7章 シャイルとミズカ

「タカナオが来るのはいつなの?」
「いつかはわかりませんが、ちょうど3週間後、ボスの部屋の前を横切ると良いでしょう。それまで、このことは誰にも言わないでください」
「わかった」
「一番手っ取り早いのは貴方が死ぬことなんですけどね」

占い師の言うことにミズカはごくりと息を飲む。そして、じんわりと背中に汗が滲むのを感じながら、口を開く。

「……わかってる。だからあたしは……」
「無理ですよ」

ミズカの言葉を占い師は遮った。彼女だって馬鹿じゃない。最悪、その3週間後に死ぬつもりでいた。しかし、占い師は無理だと言った。一体、どういうことなのか。ミズカは眉間にシワを寄せる。

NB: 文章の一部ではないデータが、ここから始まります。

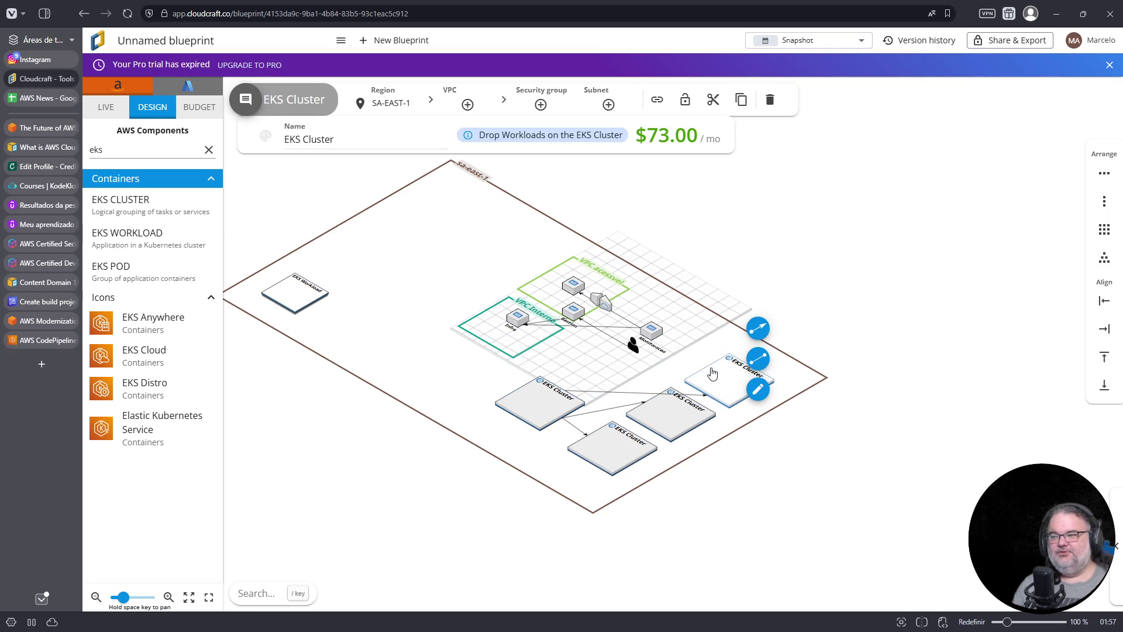
mouse_move(541, 411)
mouse_down()
mouse_move(561, 376)
mouse_move(577, 371)
mouse_move(573, 379)
mouse_up()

「貴方は一度、死ぬチャンスを逃しています。それどころか、世界を破滅から回避するチャンスをいくつも逃している。記憶にはないでしょうけど……」
「死ぬことは簡単でしょ?」
「やってみたらどうです? 何なら、私があなたを刺しましょうか?」

占い師は楽しそうにナイフを出してきた。一瞬ギョッとしたが、今は考えている暇はない。彼女は大きく頷いた。

「いきます」

占い師は勢いよくナイフをミズカの腹に突き刺したかに見えた。ミズカも死ぬつもりでいたに違いない。しかし、どうしたことか、ミズカの腹の前でナイフの刃先が半分消えた。占い師がナイフを引くと、再び姿を現す。

「これは……」
「あなたの目の前で空間の歪みが出来ているのです。恐らく、あなたの気持ちであなたの周りにある時空の流れが変わっているのでしょう」
「どうして?」
「わかりません。しかし、この世の中、説明のつかない事などいくらでもありますよ、ふふ」

占い師の曖昧な答え。しかし、ミズカにとってはずっと説明のつかないことが続いている。妙に納得してしまった。

「しかし、これで死なないとは思わないで下さい。貴方が死にたくないと思ったその時は、きっと……」
「わかった。ありがとう」

そう言って、ミズカは占い師のもとを離れた。その翌週、リョウスケと出会ったのである――。